Wall Street Journal Editorial Features Editor James Taranto tweeted that it smelled like an open call for a coup d’état.

The broader piece by Barclay focused on one psychiatrist, Bandy Lee, an assistant professor in forensic psychiatry at the Yale School of Medicine.

Last October, Lee published a whole book, “The Dangerous Case of Donald Trump,” which called the president’s mental fitness into question.

Lee, who has taken heat from other psychiatric professionals for speculating about Trump’s mental health without having done her own examination, offered Barclay a bit of explanation about what “forcing” Trump into an evaluation might look like.

“Those who most require an evaluation are the least likely to submit to one,” she said in the piece. “That is the reason why in all 50 states we have not only the legal authority, but often the legal obligation, to contain someone even against their will when it’s an emergency.”
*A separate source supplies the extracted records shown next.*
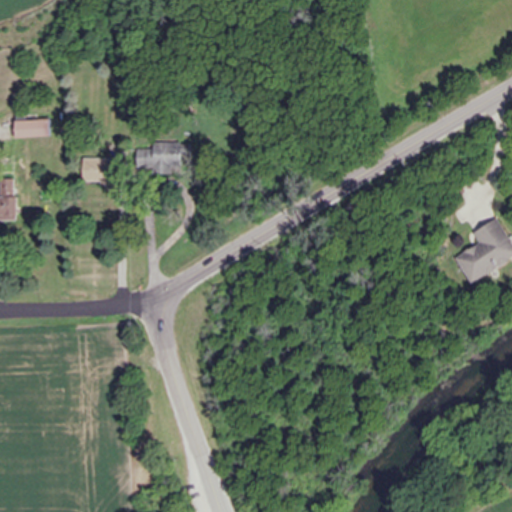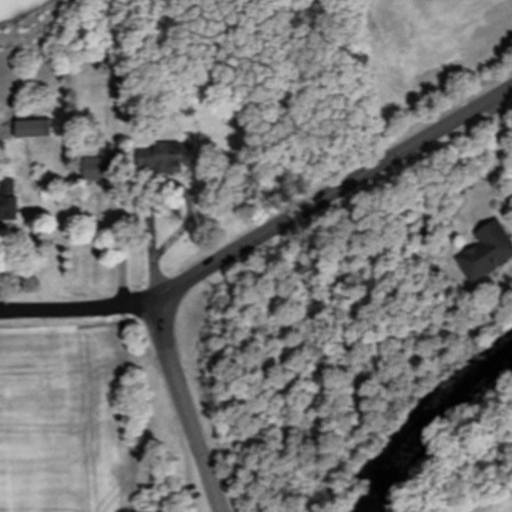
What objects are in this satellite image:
building: (36, 129)
building: (167, 157)
road: (500, 158)
building: (102, 171)
road: (334, 196)
building: (10, 202)
road: (152, 244)
building: (489, 253)
road: (78, 302)
road: (189, 407)
river: (441, 427)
“This is what we have been calling for with the president based on basic medical standards of care,” she added, saying that she and like-minded psychiatrists have so far refrained from taking any active legal steps to avoid the appearance of “a coup” or fomenting an “insurrection.”

Talk of the president’s mental health — always a prominent topic among anti-Trump liberals — received a boost of new currency with the publication of Michael Wolff’s explosive new book “Fire and Fury: Inside the Trump White House.”

Despite its numerous factual errors, Wolff’s book quotes multiple White House officials questioning Trump’s mental fitness.